Questions Ahead of Week 11 of SEC Football

By Tucker Harlin

As always, here are the answers to my questions in Week 10.

DID TENNESSEE’S OFFENSE BREAK THE SEAL IN SEC PLAY? No, but it wasn’t far from doing so.

WHERE DOES ARKANSAS TURN WITH AN INJURED JA’QUINDEN JACKSON? It turned to its worst loss ever to Ole Miss

CAN SOUTH CAROLINA’S DEFENSIVE FRONT MATCH THE SPEED OF TEXAS A&M’S RUN GAME? Yes, and it tore some ACLs along the way.

IS A SUSPECT GEORGIA DEFENSE IN DANGER AGAINST DJ LAGWAY? Not if Lagway gets hurt in the second quarter.

Week 11 is your first week with official College Football Playoff rankings. The rooting interests of fan bases are changing as a result of different projections with the need to trust sworn enemies to take down fellow playoff contenders.

These are the three questions I’m asking ahead of SEC play in Week 11.

IS THIS THE WEEK CARSON BECK FINALLY COSTS GEORGIA AGAINST AN OPPONENT NOT CALLED ALABAMA?

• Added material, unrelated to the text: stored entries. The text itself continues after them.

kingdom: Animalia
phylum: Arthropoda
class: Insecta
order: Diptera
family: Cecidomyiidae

In the moment, everybody sort of ignored the three-interception outing Carson Beck had against Alabama in September. No, it didn’t look good, but we also didn’t know the Tide was about to fall out of favor with the college football gods.

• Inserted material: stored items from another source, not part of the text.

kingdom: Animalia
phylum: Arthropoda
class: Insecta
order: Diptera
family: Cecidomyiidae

What nobody is ignoring are Beck’s multi-interception outings against Mississippi State, Texas, and Florida. The security blankets of Ladd McConkey and Brock Bowers won’t be at Beck’s disposal in Oxford this weekend.

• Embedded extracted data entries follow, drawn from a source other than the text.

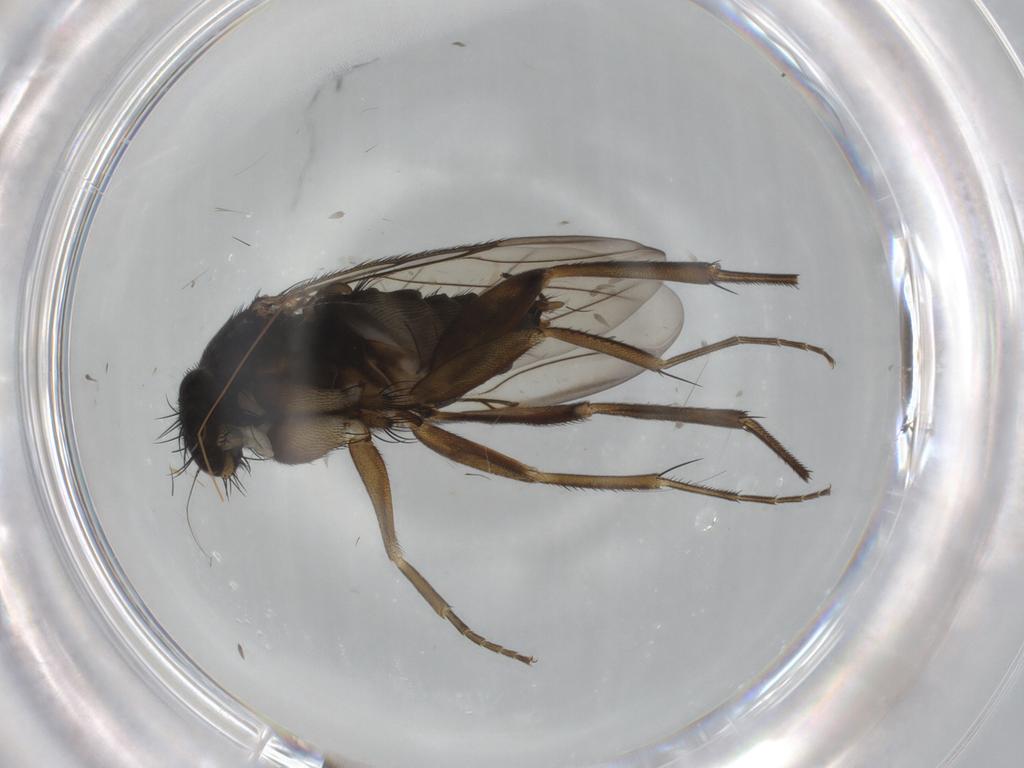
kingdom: Animalia
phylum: Arthropoda
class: Insecta
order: Diptera
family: Phoridae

Beck is going against an Ole Miss defensive front that’s not getting the attention it deserves right now.

If you take the loss to LSU out of the equation, the landshark defense has compiled 29 sacks and 48 tackles for loss in SEC play. Of those sacks and tackles for loss, over half are in the Rebels’ victories over Oklahoma and Arkansas.

Comparing Georgia to those offensive fronts is apples to oranges, although Beck on his own is one of the offense’s greatest liabilities.

But who am I to judge? He’s doing a lot better than me at the dating game.

CAN JALEN MILROE WIN IN A TRULY HOSTILE ROAD ENVIRONMENT?

This question seems very surface level, but the truth is Jalen Milroe hasn’t played often against crowds that are heavily against him.

It’s become more obvious with each passing week the driving force behind Alabama’s 2023 College Football Playoff appearance was Nick Saban. That team is fortunate to sit at 8-4 if Saban isn’t the man pulling the strings.

He’s not the puppet master this year, and chief puppet Jalen Milroe is having to fight hard to debunk the fraud allegations surround him.

Think about where Milroe won games last year away from Tuscaloosa: Starkville against a 5-7 Mississippi State team, College Station against a team that wanted its coach gone, Lexington against a team that’s won two SEC games there in three seasons, and Auburn against a coach that cared more about recruiting for 2024 than the season he was in.

The Tuscaloosa factor doesn’t seem to matter this season.

The two blowout wins the Tide has under its belt are against teams that lost their starting quarterbacks in the first half. Georgia is a defensive bust from a miracle comeback and the Tide couldn’t trust Milroe to throw the ball in the win over South Carolina.

The Tide is 0-2 on the road in SEC play this year. The first loss was in front of 70% Bama fans while the other left Milroe and company rattled in Knoxville.

The loss at Tennessee occurred late in the afternoon so I can only imagine what a trip to Death Valley at night will turn into for Milroe.

IS SOUTH CAROLINA WALKING INTO WEST END HUNGOVER?

Last week’s victory over Texas A&M was one of two pinnacles we can point to in the Shane Beamer era at South Carolina.

The other pinnacle is the two-week period in which the Gamecocks knocked both Tennessee and Clemson out of playoff contention. After those victories, the next year and change of South Carolina football was pretty miserable, beginning with a Gator Bowl loss to Notre Dame.

I think there’s a better head on the shoulders of the 2024 South Carolina team than the one from 2022, but I’m still not ready to rule out a slip up in Nashville this weekend.

Vanderbilt has been excellent about taking care of the football and keeping the metaphorical gun away from its foot, allowing opponents to make those mistakes instead. The Gamecocks don’t want to fall on their faces this weekend.